| Problem to work on |
Print, word for word, the passage of the parliamentary debate excerpt below that opens with the words containing "But this is" and closes with "in these ways.".

***** Page excerpt *****

But this is not just about concern for the unborn child. The noble Baroness quite rightly reminded us of the recommendations of Stephen Shaw, which were at the very heart of the debate when we looked at this earlier in our proceedings. He of course recommended that there should be an absolute ban—so this falls a long way short of his recommendations. The noble Baroness, Lady Lister, in her phrase, “very exceptional”, is reminding the Government that it cannot be right for us to have pregnant women held in detention in these ways.
I was particularly pleased, like the noble Baroness and the noble Baroness, Lady Hamwee, to read the remarks of the Conservative Member of Parliament for Enfield, Southgate, David Burrowes, who spoke so well in the other place yesterday. I hope that when the noble and learned Lord comes to reply, he will respond to the concerns that David Burrowes raised and to the remarks of the Royal College of Midwives—referred to earlier by the noble Baroness—which were quite categorical in saying that we should never keep women in these circumstances.

***** Data to examine *****

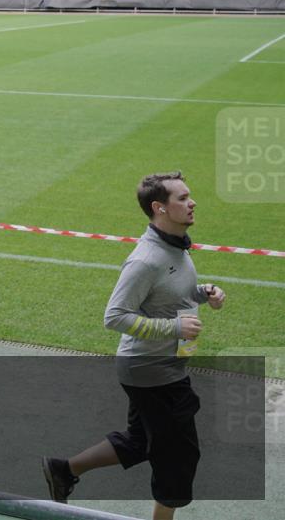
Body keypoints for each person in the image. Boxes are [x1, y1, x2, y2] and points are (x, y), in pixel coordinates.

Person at [41, 172, 226, 520]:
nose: (192, 202)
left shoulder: (175, 245)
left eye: (190, 196)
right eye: (183, 198)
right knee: (178, 459)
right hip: (151, 372)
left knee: (141, 440)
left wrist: (204, 292)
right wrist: (173, 327)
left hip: (161, 367)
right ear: (159, 208)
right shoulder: (146, 259)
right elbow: (114, 316)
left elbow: (169, 294)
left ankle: (64, 469)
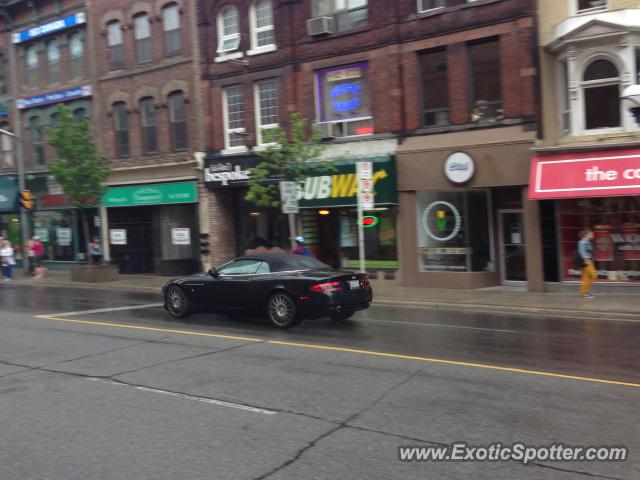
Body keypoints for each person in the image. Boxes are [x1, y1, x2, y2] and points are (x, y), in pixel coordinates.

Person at [578, 229, 597, 298]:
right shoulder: (582, 242)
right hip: (586, 262)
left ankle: (585, 293)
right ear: (586, 235)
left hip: (589, 261)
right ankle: (585, 293)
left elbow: (590, 252)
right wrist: (587, 260)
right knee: (593, 276)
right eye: (591, 234)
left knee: (587, 278)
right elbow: (582, 252)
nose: (592, 236)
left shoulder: (588, 242)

*****

| Response |
But this is not just about concern for the unborn child. The noble Baroness quite rightly reminded us of the recommendations of Stephen Shaw, which were at the very heart of the debate when we looked at this earlier in our proceedings. He of course recommended that there should be an absolute ban—so this falls a long way short of his recommendations. The noble Baroness, Lady Lister, in her phrase, “very exceptional”, is reminding the Government that it cannot be right for us to have pregnant women held in detention in these ways.